Thirty minutes later, my voice echoes in the cavernous steel of the shipping container’s narrow stretch. Light streaks in from the front, where the shadow of a man waits for me to give him directions. The pallet of 33 boxes moves easily on the pallet jack. I maneuver it with little difficulty, knowing how each slight twist or turn will affect the direction of the load. Once it is at the front of the container, I ask him to move it out using the fork lift and put it on the truck. My hands are raw from rearranging the cardboard boxes, and my biceps throb after I heave each 50 pound bag of lentils to the front.

This is not what I pictured when I signed up for a job at a nonprofit. Yet, it is satisfying to surprise myself with the extent of what I can do. It is one of my favorite things, because it reminds me that the unexpected can be positive.
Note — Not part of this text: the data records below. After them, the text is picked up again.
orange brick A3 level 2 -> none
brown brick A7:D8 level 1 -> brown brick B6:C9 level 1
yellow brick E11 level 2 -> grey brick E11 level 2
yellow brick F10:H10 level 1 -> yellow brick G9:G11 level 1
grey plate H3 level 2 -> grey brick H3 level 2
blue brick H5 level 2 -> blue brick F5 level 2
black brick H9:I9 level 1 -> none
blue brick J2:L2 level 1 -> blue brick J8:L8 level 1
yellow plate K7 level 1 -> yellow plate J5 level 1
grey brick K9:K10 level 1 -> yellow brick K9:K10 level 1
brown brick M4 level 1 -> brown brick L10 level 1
Heavy labor is only a small part of my job at Children of the Nations (COTN), a nonprofit that provides care for orphaned and destitute children in some of the poorest countries in the world. The staff is full of wonderfully kind and generous people who want to do their part to make a difference. My part is to coordinate with group partners in Seattle and organize fundraising events to support the COTN partnerships in Malawi, Sierra Leone, Uganda, Haiti, and the Dominican Republic. They also let me move around a lot of supplies, everything from bags of lentils to mattresses.

Besides the surprise of heavy lifting and instructing men on forklifts what to do, I never even pictured myself working for a nonprofit that helps poor children. It is such a cliché right? Having a “heart for Africa” is common among mission-oriented Christians, and I never really saw myself as one of those people. I told myself I wanted to work locally and make an impact at home before trying to change the world abroad.
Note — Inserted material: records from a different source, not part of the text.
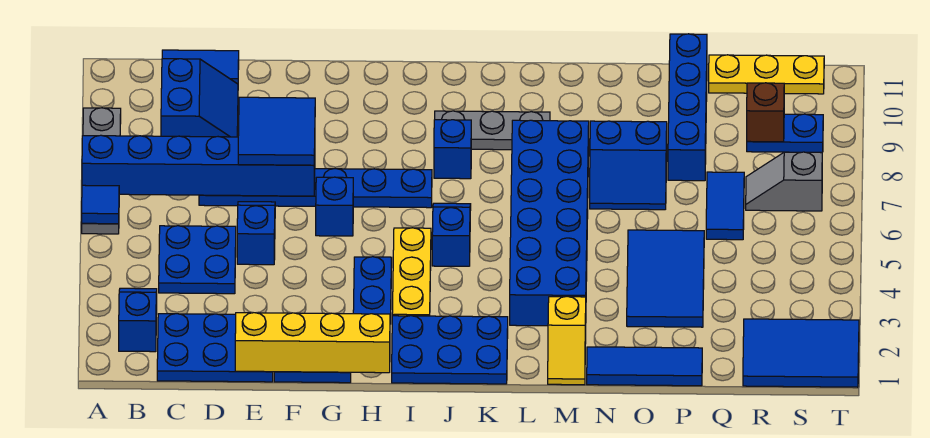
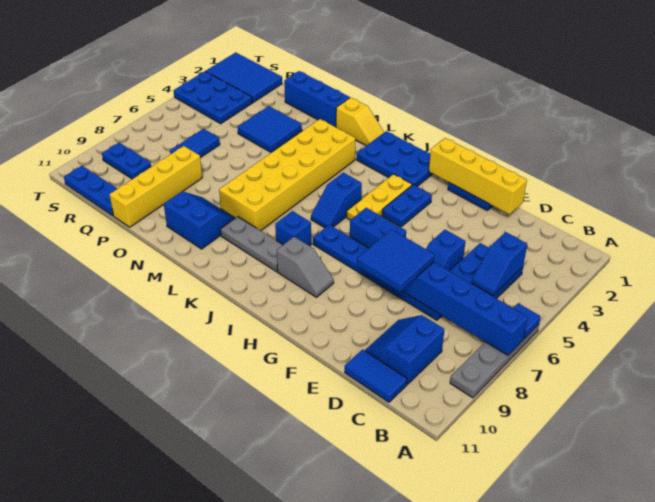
blue slope B2:B3 level 1 top 2 -> blue slope C4:C5 level 2 top 4
blue plate C1:E2 level 1 -> blue plate R3:T4 level 1
blue brick G6 level 1 -> blue brick G6:H6 level 1
blue brick L3:M8 level 1 -> yellow brick L3:M8 level 1
yellow slope M1:M2 level 1 top 2 -> yellow slope L1:M1 level 1 top M
blue tile N1:P1 level 1 -> blue brick N1:P1 level 1
blue slope N7:O8 level 1 top 8 -> blue slope M9:N10 level 1 top 10
blue tile O3:P5 level 1 -> blue tile O3:P4 level 1
blue brick P8:P11 level 1 -> yellow brick P8:P11 level 1
yellow plate Q11:S11 level 1 -> blue plate Q11:S11 level 1
grey slope R7:S7 level 1 top S -> grey slope H9:I9 level 1 top I
brown brick R9 level 2 -> none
Then I learned about Innocent, a boy from Malawi who was found abandoned under an ox cart nearly starved to death. He is now attending medical school and wants to be a doctor in Malawi, where there is only an average of 0.02 physicians per 1,000 people (source).

I also learned about Precious, and Danilo, and Ema, and countless other kids whose lives were drastically different from my comfortable childhood. Almost every story contained the loss of a parent or family member, desperate hunger, and the inability to attend primary school because of the need to work.

So compassion kicked in.

Yet, even after that I was skeptical. My logical side interrupted my heart to raise some important questions. After all, nonprofits and others trying to “develop” third world countries can often do a lot more harm than good.
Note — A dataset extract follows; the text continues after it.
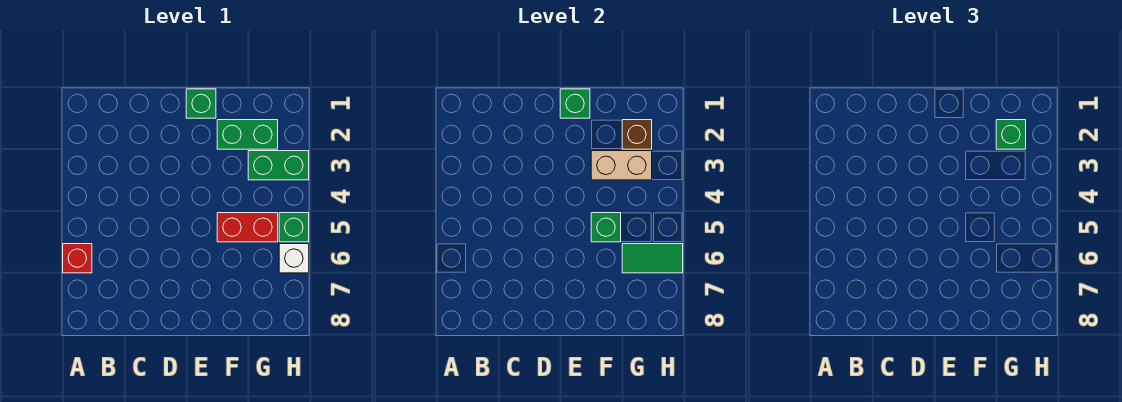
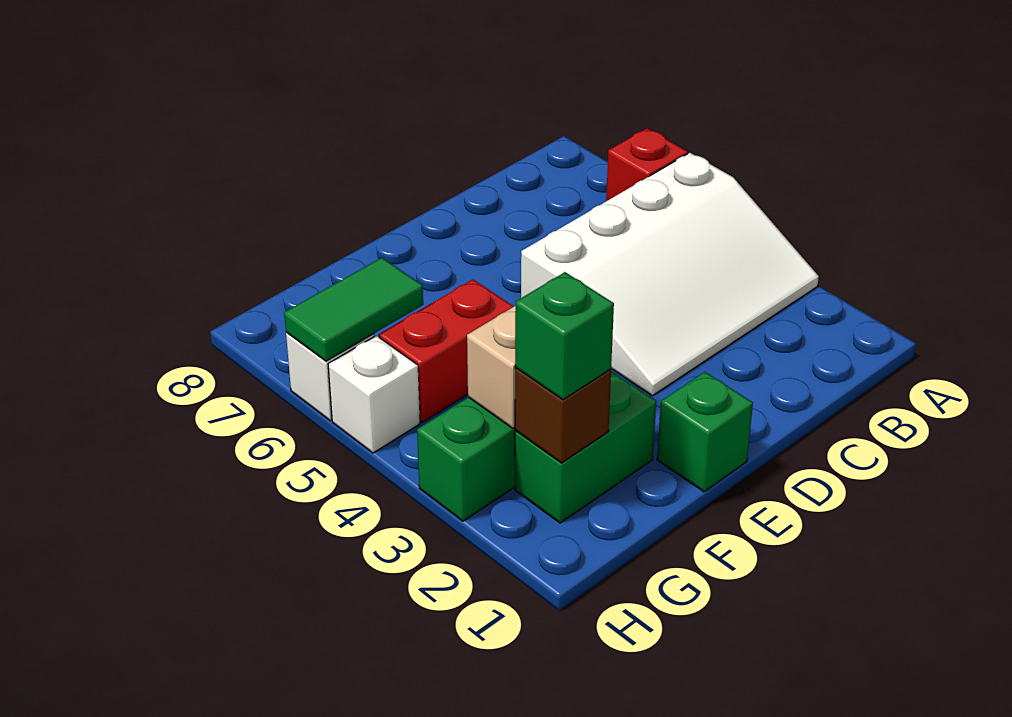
none -> white slope A3:D5 level 1 top 5
green brick E1 level 2 -> none
green brick F5 level 2 -> none
green brick H5 level 1 -> white brick H5 level 1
So I did my research. And again, I surprised myself.

“Sustainability” isn’t just a buzz word for COTN. It is part of their programming, part of their vision, and critical to the life of the organization. They remain in fewer countries for more time, operating out of the commitment to empower the people who are already there and not abandon projects based on arbitrary timelines.

When a child is brought into the COTN program, they promise to support them whether they are sponsored or not. Hopefully she will be, but what matters is that a child is never kicked out because of the decisions someone on the other side of the globe makes. That child also won’t be left on their own as soon as they turn 18. She will continue to receive training and support, is encouraged to go to university and pursue work that will make a difference in her community.

I filled out my application and told God I was ready to keep being surprised. Two weeks later, the job was mine. Now, two months later, I did another surprising thing for a twenty-something: I committed to dedicating $32 every month to sponsor a child. Based on my meager salary and the price of Seattle rent, that is a big sacrifice. For you, it could only be the difference between another dinner out and eating at home instead. It could also be the difference between serving yourself with your money, or serving others with it.

If you want to learn more about supporting a child’s health, education, and well being check out the COTN sponsorship page (also comment below if you have any questions or if you do decide to sponsor a child). Even if you aren’t ready to make that kind of commitment, take the time to read some of their stories and remind yourself how surprisingly different life can be. Consider the long-term difference one child can make in their country and the world, as long as they are given the support and resources they need.

The best surprises happen when you remove your assumptions or skepticism and allow your heart to be changed.
It is proof that we have the potential for growth and change. It is also the only way that transformation happens to make our world a better place.

What are your assumptions about nonprofits like COTN?
you can tell me honestly :)
How have you surprised yourself before?